Do not allow your privilege to bind you.
None who call your kingdom home will be
at peace if privilege is all you live for.
No judge will find a shepherd innocent
who slept and let the wolf among the sheep.
Go! Stand guard! Protect the poor and needy.
The crown you wear would not exist without them.
A tree, my son, is nourished through its roots.
Just so, a monarch's strength passes to him
through those he rules. Do not betray their trust
unless you have to; you'll leave yourself rootless.
Do you need a road to guide you? Hope and fear
mark the path walked smooth by the devout:
hope for good; fear of evil. Prudence
leads a man by nature down that trail.
Find it in a prince and you have found
the foundation of his rule. To those who hope,
he offers his indulgence, hoping himself
that the Creator will be indulgent as well.
Fearing the harm that harm brings to those
who cause it, this prince favors hurting no one.
A prince who doesn't have these qualities
will fill his land with conflict and unrest.
If life hobbles you, learn to accept your fate,
but if you gallop freely, go where you will.
You'll never have the room you need to run
in a kingdom where the king abuses power.
Fear the bold and proud among your subjects,
but fear as well the one who does not fear
heaven's Just Ruler. A lord who lays waste
to the hearts of his people will only see in dreams
the prosperity he wants for his domain.
Tyranny will earn him only ruin,
and ruin will be the legacy he leaves.
Look to the future. Sound the depths of these words.
Your people shelter and support your rule,
so don't kill anyone without just cause.
See to the comfort of those who tend your land.

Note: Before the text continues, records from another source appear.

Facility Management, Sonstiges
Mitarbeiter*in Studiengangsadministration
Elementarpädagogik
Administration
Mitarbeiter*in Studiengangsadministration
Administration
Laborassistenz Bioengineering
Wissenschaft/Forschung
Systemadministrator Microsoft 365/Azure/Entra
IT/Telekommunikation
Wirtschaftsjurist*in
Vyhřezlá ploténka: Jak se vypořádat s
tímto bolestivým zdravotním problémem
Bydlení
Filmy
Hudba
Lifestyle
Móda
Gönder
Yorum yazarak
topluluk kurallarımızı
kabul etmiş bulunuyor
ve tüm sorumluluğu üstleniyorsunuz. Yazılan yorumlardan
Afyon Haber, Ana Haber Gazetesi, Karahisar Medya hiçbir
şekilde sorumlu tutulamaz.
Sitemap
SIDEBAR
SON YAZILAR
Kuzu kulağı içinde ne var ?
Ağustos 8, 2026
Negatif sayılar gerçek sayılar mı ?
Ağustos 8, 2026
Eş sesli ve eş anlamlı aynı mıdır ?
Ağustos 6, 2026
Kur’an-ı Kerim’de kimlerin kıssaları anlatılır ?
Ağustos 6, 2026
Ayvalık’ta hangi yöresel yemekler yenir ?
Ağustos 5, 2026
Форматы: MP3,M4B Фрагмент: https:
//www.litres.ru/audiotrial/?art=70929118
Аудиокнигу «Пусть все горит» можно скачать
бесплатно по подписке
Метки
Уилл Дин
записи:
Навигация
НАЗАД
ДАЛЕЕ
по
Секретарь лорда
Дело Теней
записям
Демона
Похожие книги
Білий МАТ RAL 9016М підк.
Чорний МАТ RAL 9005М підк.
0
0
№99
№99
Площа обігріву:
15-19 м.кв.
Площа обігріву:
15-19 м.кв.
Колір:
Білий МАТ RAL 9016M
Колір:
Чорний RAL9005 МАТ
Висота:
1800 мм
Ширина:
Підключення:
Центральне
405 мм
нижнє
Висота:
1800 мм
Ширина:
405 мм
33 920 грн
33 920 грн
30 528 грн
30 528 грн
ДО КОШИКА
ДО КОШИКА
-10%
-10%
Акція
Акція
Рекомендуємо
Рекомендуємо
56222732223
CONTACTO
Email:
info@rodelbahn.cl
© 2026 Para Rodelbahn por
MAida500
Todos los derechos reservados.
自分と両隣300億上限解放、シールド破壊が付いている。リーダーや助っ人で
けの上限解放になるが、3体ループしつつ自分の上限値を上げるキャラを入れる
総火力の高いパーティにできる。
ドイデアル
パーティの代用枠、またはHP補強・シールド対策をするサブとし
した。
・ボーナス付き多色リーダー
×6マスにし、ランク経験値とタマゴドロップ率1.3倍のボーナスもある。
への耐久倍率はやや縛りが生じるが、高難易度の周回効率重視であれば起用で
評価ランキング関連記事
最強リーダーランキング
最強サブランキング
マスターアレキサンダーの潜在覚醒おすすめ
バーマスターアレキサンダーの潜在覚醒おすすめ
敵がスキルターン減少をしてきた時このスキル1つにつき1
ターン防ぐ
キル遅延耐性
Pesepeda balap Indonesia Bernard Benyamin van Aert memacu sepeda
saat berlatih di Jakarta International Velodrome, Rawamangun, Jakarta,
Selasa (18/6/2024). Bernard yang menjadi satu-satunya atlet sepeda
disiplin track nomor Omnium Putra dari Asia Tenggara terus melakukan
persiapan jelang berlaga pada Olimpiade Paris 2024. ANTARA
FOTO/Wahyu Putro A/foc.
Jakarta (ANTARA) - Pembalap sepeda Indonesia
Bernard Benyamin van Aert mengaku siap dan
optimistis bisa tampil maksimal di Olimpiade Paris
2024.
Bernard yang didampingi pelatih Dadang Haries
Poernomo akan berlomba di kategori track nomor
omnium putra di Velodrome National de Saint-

Their happiness will mean a greater yield.
To repay with evil the good someone has done you
is to unman yourself in full public view."
And now I really should be getting back to work on the Bustan. This
discussion is really, really interesting, though, and very helpful to me.
It's forcing me to think beyond what I have been thinking and to question my
assumptions, all of which is always to the good.